Führen Sie den Text über die CO₂-Bilanzierung fluidtechnischer Komponenten im Anschluss an seinen letzten Satz fort.
═════ Textauszug
Start » Innovation » Use Case CO₂-Bilanzierung
Fluid 4.0 entwickelt eine standardisierte Methodik, um Nutzungsemissionen digital zu erfassen und über Verwaltungsschalen strukturiert bereitzustellen. So werden CO₂-Werte zu einer belastbaren Kenngröße für Optimierung, Vergleichbarkeit und nachhaltige Produktentscheidungen.
In der Fluidtechnik entsteht der überwiegende Anteil der klimarelevanten Emissionen während der Nutzungsphase. Energieverluste, ineffiziente Betriebszustände sowie anwendungsspezifische Lastprofile bestimmen maßgeblich den CO₂-Fußabdruck von Komponenten und Systemen.
Trotz dieser Bedeutung existiert bislang keine branchenweit etablierte Methodik, um Nutzungsemissionen konsistent und vergleichbar zu berechnen. Annahmen zu Betriebsstunden, Lastkollektiven oder zum Strommix unterscheiden sich stark und führen zu nicht vergleichbaren Ergebnissen. Für Maschinen- und Anlagenbauer ist es dadurch kaum möglich, CO₂-Werte unterschiedlicher Zulieferer zu aggregieren oder fundierte Entscheidungen zu treffen.
Wir entwickeln eine branchenübergreifende Methodik zur CO₂-Bilanzierung in der Nutzungsphase fluidtechnischer Komponenten und Systeme. Ziel ist es, Nutzungsemissionen als vergleichbare Standardkennzahl für die Fluidtechnik zu etablieren.
Die Methodik basiert auf definierten Betriebsprofilen, Lastkollektiven und einheitlichen Randbedingungen (z. B. Betriebsstunden, Viskositätsbereiche, Strommix). Dadurch können CO₂-Emissionen im Betrieb nachvollziehbar berechnet werden, auch dann, wenn keine vollständigen Messdaten vorliegen.
Die Umsetzung erfolgt digital auf Basis der Verwaltungsschale (AAS). Nutzungsemissionen werden strukturiert in Teilmodellen abgebildet und können auf Komponenten- und Systemebene aggregiert werden.
══════════
═════ Datenauszug
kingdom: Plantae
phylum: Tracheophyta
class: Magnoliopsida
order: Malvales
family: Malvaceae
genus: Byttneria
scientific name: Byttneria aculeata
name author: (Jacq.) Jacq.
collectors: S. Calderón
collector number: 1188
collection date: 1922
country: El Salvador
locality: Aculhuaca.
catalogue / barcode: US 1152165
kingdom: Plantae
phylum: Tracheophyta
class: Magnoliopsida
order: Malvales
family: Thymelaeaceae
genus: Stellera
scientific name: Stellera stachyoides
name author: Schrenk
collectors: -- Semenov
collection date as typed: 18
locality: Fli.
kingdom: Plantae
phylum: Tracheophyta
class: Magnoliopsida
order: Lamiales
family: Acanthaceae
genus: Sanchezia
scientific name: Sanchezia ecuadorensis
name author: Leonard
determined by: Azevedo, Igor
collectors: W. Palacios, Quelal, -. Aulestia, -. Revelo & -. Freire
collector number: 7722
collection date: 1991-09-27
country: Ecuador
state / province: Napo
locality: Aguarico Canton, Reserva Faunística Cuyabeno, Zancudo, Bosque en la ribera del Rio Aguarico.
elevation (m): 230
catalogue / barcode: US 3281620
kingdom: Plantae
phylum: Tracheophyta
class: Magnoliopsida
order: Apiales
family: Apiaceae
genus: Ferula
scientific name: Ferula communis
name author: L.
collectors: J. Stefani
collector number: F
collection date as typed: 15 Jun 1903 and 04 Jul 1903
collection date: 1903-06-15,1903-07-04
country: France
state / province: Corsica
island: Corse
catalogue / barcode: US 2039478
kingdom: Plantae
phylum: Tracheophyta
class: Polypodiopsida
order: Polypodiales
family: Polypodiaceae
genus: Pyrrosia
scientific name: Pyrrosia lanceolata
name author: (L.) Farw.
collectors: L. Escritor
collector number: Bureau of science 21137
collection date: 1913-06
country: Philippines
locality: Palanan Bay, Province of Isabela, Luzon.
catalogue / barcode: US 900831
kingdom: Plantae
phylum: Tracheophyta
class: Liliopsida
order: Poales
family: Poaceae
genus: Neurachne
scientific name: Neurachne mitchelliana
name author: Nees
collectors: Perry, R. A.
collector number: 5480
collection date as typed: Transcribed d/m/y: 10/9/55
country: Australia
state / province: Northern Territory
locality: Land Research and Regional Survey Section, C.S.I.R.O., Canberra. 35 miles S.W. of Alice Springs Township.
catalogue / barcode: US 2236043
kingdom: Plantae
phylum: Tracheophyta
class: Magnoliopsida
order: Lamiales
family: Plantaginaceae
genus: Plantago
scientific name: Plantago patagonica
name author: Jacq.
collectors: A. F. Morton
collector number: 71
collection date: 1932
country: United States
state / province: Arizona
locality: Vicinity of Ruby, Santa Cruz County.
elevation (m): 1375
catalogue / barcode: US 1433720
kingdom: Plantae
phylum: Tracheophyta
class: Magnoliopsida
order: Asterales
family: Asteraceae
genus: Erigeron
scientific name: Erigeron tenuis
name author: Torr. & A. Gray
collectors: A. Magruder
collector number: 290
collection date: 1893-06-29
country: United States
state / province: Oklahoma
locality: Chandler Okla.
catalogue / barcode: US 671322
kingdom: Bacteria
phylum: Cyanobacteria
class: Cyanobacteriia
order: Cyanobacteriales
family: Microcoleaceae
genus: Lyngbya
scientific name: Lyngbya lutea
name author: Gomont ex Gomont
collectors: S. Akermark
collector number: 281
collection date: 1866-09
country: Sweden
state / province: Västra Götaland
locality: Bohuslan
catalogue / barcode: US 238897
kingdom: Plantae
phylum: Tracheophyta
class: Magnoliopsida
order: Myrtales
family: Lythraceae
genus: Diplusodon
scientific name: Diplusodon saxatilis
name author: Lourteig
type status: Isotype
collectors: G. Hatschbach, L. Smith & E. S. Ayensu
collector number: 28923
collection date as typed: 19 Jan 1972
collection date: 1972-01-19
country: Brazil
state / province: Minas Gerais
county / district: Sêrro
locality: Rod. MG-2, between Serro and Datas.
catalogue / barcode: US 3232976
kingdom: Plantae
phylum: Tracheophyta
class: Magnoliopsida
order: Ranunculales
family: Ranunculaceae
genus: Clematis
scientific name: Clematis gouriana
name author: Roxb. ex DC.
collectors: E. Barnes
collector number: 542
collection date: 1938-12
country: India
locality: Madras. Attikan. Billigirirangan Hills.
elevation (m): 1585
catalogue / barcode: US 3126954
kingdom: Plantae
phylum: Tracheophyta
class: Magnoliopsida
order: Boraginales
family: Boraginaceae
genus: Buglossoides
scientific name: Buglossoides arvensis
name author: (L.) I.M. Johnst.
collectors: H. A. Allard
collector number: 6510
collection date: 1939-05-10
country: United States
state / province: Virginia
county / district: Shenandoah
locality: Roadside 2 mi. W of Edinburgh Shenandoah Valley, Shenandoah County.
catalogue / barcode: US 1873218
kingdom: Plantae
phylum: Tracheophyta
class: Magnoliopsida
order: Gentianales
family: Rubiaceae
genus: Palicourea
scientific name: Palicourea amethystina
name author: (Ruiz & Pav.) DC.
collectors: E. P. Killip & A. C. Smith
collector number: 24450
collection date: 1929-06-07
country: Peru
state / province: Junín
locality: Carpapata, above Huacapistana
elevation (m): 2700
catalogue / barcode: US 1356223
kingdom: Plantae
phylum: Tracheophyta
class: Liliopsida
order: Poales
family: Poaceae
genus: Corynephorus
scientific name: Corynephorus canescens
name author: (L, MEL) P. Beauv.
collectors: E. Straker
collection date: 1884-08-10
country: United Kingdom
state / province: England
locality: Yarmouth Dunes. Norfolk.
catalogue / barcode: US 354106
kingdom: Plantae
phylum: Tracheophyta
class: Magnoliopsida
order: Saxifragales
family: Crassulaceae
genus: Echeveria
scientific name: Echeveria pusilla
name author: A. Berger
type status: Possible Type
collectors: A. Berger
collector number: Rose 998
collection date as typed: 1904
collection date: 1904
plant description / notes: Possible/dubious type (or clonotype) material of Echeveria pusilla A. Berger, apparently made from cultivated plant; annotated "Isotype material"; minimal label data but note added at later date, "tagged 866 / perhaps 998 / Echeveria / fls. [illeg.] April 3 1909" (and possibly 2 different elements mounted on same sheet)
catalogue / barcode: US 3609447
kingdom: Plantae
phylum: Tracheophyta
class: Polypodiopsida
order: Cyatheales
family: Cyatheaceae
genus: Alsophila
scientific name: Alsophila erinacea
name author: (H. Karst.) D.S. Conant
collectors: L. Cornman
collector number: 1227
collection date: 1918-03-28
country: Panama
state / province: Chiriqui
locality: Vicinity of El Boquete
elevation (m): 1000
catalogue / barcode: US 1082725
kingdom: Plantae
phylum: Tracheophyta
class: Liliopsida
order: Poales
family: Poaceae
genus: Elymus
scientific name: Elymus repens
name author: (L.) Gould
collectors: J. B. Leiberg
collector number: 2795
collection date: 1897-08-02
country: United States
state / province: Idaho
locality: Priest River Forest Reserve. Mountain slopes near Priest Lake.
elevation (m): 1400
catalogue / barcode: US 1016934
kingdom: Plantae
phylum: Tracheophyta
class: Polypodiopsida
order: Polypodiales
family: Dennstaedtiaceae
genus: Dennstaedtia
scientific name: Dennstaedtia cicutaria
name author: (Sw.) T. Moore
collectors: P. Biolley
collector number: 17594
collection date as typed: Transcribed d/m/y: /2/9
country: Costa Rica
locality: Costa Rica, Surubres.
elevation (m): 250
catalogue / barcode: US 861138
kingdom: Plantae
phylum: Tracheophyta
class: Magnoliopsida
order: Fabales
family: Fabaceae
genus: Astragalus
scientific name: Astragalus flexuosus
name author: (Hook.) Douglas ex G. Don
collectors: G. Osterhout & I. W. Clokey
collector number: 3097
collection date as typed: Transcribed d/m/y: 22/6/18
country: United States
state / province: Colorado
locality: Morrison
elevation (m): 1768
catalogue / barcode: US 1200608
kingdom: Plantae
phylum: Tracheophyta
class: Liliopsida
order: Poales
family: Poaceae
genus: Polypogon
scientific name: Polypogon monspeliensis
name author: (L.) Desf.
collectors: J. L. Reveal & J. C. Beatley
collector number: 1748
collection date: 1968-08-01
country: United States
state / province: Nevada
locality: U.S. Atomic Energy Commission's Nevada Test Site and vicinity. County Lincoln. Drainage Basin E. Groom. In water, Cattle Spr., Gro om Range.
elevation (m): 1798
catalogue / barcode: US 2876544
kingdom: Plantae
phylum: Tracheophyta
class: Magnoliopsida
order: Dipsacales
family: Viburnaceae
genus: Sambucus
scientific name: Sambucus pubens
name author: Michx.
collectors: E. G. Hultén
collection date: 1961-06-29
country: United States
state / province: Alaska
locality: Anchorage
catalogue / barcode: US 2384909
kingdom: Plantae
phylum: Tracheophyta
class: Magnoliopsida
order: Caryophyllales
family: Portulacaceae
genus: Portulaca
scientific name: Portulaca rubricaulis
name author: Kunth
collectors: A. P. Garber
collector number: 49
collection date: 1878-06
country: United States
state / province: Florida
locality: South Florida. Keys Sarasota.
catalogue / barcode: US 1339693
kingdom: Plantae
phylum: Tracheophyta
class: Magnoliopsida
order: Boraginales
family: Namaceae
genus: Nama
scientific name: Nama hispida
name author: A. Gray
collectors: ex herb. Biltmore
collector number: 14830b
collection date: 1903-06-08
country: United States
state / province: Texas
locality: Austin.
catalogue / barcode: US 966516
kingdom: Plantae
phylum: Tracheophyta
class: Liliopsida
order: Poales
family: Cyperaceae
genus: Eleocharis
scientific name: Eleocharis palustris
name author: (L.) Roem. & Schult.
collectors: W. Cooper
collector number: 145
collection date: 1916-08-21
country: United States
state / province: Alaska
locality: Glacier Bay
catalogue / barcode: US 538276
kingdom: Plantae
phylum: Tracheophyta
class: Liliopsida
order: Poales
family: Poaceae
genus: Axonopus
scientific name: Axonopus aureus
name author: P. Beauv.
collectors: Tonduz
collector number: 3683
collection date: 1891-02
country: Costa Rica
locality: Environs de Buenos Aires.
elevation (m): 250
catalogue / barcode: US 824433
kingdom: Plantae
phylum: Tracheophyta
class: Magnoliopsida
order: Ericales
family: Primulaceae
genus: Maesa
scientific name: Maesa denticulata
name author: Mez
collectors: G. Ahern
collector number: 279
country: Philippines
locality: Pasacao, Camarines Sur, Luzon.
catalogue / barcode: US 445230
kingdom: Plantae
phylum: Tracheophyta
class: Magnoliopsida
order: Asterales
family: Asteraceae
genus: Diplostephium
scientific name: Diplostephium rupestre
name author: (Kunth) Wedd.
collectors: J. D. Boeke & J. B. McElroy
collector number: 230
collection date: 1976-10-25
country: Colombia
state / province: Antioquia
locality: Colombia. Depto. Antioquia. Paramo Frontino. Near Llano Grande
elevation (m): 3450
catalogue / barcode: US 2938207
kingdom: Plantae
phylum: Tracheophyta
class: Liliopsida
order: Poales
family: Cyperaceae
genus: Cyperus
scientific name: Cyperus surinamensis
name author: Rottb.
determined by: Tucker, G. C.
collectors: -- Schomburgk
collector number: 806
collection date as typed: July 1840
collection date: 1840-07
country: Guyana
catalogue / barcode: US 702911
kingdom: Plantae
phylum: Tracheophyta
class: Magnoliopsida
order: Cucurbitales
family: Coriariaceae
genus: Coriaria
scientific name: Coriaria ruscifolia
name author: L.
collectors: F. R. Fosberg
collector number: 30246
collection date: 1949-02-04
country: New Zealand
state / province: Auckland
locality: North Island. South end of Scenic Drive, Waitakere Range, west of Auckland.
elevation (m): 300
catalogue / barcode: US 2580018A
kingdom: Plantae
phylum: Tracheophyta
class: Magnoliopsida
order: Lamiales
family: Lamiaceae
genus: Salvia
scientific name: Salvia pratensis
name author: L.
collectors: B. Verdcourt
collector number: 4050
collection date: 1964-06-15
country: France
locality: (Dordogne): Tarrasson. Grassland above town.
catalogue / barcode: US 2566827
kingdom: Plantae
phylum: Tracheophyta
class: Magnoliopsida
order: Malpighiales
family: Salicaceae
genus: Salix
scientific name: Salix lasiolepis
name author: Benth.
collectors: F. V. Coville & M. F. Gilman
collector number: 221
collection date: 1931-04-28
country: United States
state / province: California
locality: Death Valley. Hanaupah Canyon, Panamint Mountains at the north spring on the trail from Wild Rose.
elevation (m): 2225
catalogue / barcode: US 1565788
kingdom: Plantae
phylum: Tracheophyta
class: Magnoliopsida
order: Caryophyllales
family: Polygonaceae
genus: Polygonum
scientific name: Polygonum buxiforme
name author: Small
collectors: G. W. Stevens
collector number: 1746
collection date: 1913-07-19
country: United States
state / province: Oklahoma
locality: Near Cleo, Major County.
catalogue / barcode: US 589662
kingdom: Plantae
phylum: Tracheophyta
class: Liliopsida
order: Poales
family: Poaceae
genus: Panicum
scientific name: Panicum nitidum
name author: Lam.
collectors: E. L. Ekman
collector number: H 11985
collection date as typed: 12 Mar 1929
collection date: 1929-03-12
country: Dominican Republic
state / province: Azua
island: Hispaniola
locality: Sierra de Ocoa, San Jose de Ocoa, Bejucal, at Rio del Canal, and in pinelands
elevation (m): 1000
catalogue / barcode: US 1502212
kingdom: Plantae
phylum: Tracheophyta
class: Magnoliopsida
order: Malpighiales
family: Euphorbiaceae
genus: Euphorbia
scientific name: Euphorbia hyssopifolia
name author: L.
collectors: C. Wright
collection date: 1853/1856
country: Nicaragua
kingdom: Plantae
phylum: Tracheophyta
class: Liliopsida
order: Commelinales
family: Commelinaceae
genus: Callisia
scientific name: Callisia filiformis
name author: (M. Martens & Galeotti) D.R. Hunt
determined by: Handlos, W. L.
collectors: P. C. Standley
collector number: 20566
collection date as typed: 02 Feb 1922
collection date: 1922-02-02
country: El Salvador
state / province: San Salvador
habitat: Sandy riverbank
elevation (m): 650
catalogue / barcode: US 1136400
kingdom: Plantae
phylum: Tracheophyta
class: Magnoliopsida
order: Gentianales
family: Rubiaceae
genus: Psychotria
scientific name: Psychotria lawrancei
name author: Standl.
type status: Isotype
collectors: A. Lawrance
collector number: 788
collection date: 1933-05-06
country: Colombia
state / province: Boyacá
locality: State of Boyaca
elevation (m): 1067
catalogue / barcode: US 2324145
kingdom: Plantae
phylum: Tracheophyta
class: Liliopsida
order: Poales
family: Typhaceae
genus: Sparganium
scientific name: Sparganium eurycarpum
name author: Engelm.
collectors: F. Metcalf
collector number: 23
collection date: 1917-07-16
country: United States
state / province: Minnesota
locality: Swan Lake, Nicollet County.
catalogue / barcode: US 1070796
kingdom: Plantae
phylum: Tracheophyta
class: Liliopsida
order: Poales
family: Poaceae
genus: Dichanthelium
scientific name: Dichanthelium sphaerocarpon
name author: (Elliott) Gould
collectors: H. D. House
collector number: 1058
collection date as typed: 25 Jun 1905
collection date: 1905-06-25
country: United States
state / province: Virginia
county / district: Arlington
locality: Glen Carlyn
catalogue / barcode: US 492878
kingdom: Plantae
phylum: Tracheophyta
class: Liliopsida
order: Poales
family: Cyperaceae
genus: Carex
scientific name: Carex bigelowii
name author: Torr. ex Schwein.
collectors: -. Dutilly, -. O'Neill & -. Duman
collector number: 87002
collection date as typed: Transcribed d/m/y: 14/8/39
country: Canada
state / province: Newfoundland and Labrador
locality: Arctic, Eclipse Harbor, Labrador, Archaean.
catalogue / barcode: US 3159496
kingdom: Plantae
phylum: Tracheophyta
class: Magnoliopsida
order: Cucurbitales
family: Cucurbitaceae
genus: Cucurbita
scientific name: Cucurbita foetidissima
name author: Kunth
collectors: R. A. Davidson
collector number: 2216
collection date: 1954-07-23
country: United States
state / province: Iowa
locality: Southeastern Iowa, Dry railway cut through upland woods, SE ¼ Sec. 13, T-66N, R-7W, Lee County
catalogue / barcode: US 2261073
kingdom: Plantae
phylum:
══════════
→ Antwort:
Branchenmethodik zur CO₂-Berechnung in der Nutzungsphase
Definition standardisierter Betriebsprofile und Lastkollektive
Einheitliche technische Randbedingungen für Vergleichbarkeit
Validierung an hydraulischen und pneumatischen Komponenten
Vorbereitung der Methodik für Standardisierung
Digitale Abbildung der Nutzungsemissionen in der AAS
Ziel
#1
Ziel
#2
Vergleichbarkeit:
Einheitliche Annahmen ermöglichen Hersteller- und Produktvergleiche
Transparenz:
Nutzungsemissionen werden nachvollziehbar ausgewiesen
Entscheidungsunterstützung:
CO₂ wird zur belastbaren Kenngröße im Engineering und Betrieb
Effizienzpotenziale:
Energieverluste und Optimierungsansätze werden sichtbar
Zukunftssicherheit:
Grundlage für Standards, digitale Produktpässe und Industrie‑0‑Services
Die CO₂-Bilanzierung in der Nutzungsphase folgt einem durchgängigen, industrie‑4.0‑konformen Ansatz:
Schritt 01
Typische Lastkollektive und Betriebszustände (z. B. Standby, Teillast, Volllast) werden standardisiert beschrieben.
Schritt 02
Energieverbräuche und Wirkverluste werden aus Messdaten, Herstellerangaben oder Simulationen abgeleitet.
Schritt 03
Auf Basis einheitlicher Randbedingungen (z. B. Strommix, Betriebsstunden) werden CO₂‑Äquivalente berechnet.
Schritt 04
Die Ergebnisse werden in AAS‑Teilmodellen strukturiert abgelegt und maschinenlesbar bereitgestellt.